Laura saiu da sala e correu para o quarto, deixando uma Vanya sozinha, confusa e sem explicações convincentes.

*

Entrou na sala com relevos em vinho e preto, satisfeito, feliz, sorridente como não era há muito tempo. Carregava consigo um rolo de papel na mão, pegando tudo de maneira cuidadosa, para não amassar ou danificar. Assim que chegou, colocou-o em cima de uma mesa, sentando-se logo em seguida na poltrona vermelha e pedindo vinho. A criada, a sua fiel criada – uma pequena menina, cabelos longos e ruivos, pele sardenta, olhos opacos –, antes mesmo de atender a vontade de seu amo, notou o conteúdo da mesa, assim como percebeu o estranho humor do seu senhor. Não conseguiu segurar a pergunta:

— Outro, senhor?

— Outro, Claire. Mas deu certo, dessa vez deu certo.

— Tem certeza, senhor? O senhor o encontrou? Não é mais um engano? – embora a sua voz tentasse demonstrar espanto, sua expressão e suas palavras eram vazias.

— Absoluta, Claire! – e ele sorriu, deixando à mostra os seus pontudos dentes. — E não é ele. É uma menina, e uma menina na flor da idade.

— Como o senhor sabe, amo?

E o sorriso tornou-se mais perigoso.

— Por causa do nosso contrato.

São Paulo – Brasil

Arfando, Damiano se levantou bruscamente da cama. Outro sonho, sendo esse, dessa vez, ruim. A menina agora estava sozinha, chorava incessantemente, e ele nada poderia fazer para ajudá-la: estavam separados por uma barreira invisível, a qual Damiano não conseguiria atravessar. Ele tentava chamar sua atenção, batendo ininterruptamente contra uma espécie de vidro, mas, contudo, ela parecia não o escutar. O seu sofrimento em demasia e a sua dor a impediam de ver o jovem tentando se comunicar.

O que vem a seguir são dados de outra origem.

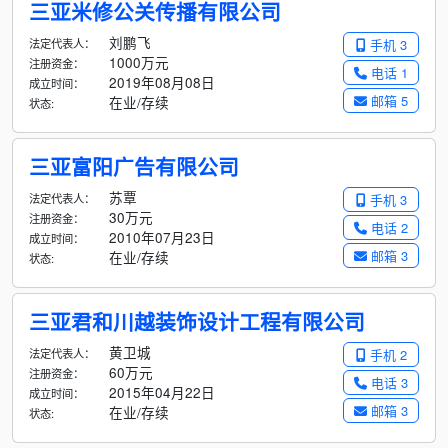
三亚米修公关传播有限公司
刘鹏飞
法定代表人：
手机 3
1000万元
注册资金：
电话 1
2019年08月08日
成立时间：
邮箱 5
在业/存续
状态:
三亚富阳广告有限公司
苏覃
法定代表人：
手机 3
30万元
注册资金：
电话 2
2010年07月23日
成立时间：
邮箱 3
在业/存续
状态:
三亚君和川越装饰设计工程有限公司
黄卫城
法定代表人：
手机 2
60万元
注册资金：
电话 3
2015年04月22日
成立时间：
邮箱 3
在业/存续
状态:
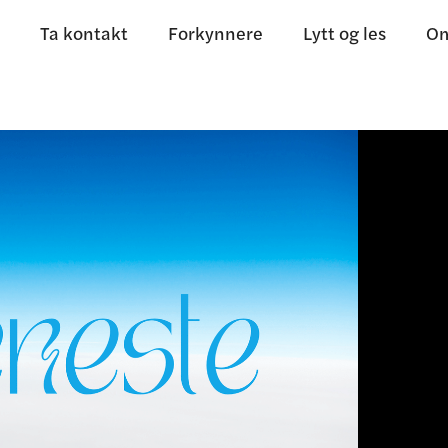
Ta kontakt
Forkynnere
Lytt og les
Om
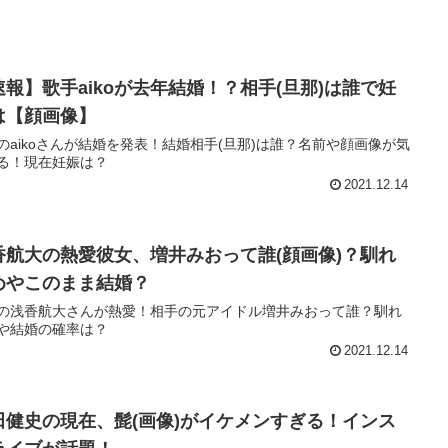
速報】歌手aikoが去年結婚！？相手(旦那)は誰で妊
は【顔画像】
のaikoさんが結婚を発表！結婚相手(旦那)は誰？名前や顔画像が気
る！現在妊娠は？
2021.12.14
香航大の熱愛彼女、増井みおって誰(顔画像)？馴れ
めやこのまま結婚？
の浅香航大さんが熱愛！相手の元アイドル増井みおって誰？馴れ
や結婚の確率は？
2021.12.14
田健史の現在、髭(画像)がイケメンすぎる！インス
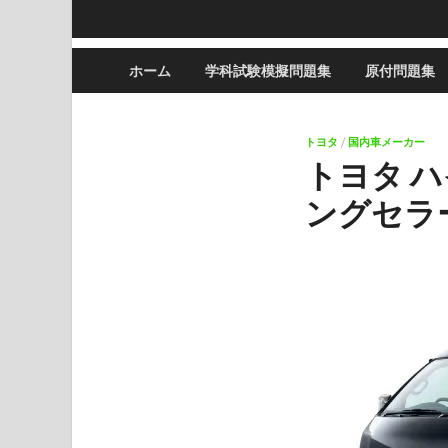
ホーム
学科試験模擬問題集
原付問題集
トヨタ
/
国内車メーカー
トヨタ 
ングセラ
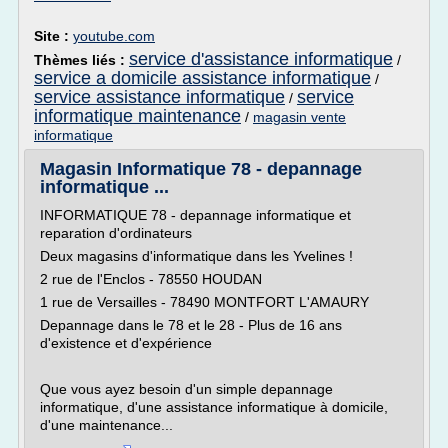
Site :
youtube.com
service d'assistance informatique
Thèmes liés :
/
service a domicile assistance informatique
/
service assistance informatique
service
/
informatique maintenance
/
magasin vente
informatique
Magasin Informatique 78 - depannage
informatique ...
INFORMATIQUE 78 - depannage informatique et
reparation d'ordinateurs
Deux magasins d'informatique dans les Yvelines !
2 rue de l'Enclos - 78550 HOUDAN
1 rue de Versailles - 78490 MONTFORT L'AMAURY
Depannage dans le 78 et le 28 - Plus de 16 ans
d'existence et d'expérience
Que vous ayez besoin d'un simple depannage
informatique, d'une assistance informatique à domicile,
d'une maintenance...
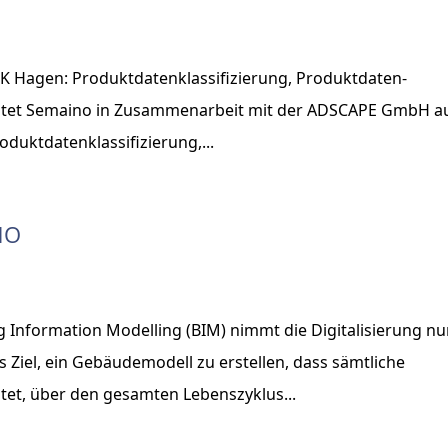
HK Hagen: Produktdatenklassifizierung, Produktdaten-
chtet Semaino in Zusammenarbeit mit der ADSCAPE GmbH a
duktdatenklassifizierung,...
NO
g Information Modelling (BIM) nimmt die Digitalisierung n
 Ziel, ein Gebäudemodell zu erstellen, dass sämtliche
et, über den gesamten Lebenszyklus...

Perturbado com o pesadelo, Damiano cambaleou até a cozinha para beber um copo de água. Olhou para o relógio. Eram três horas da manhã, em ponto. Engoliu o líquido de uma só vez e se dirigiu à janela para pegar um pouco de ar fresco. Usava somente uma bermuda, odiava dormir com blusa quando estava calor.

Ao sentir o vento tocar seu rosto suado, teve uma sensação ruim. Lembrou-se da visão que tivera horas antes, com a mulher-fantasma na casa da professora. “Eu sei que sonhos parecem ser besteira para você, mas nem sempre são. Dê um pouco mais de atenção aos seus, eles querem te mostrar algo”. A frase não saía da sua mente, atormentava-lhe os pensamentos, agonizava-o. No entanto, talvez ela estivesse certa. No fundo, mesmo tentando se convencer do contrário, algo lhe dizia que a moça dos seus sonhos, de fato, existia, e que ele deveria correr atrás dela o mais rápido possível. Como se ela fosse passar por um terrível sofrimento, uma decepção inevitável.

Queria fazer algo por aquela menina, mesmo sem saber o que e sem acreditar fielmente em sua existência. Por hora, preferia apenas não pensar.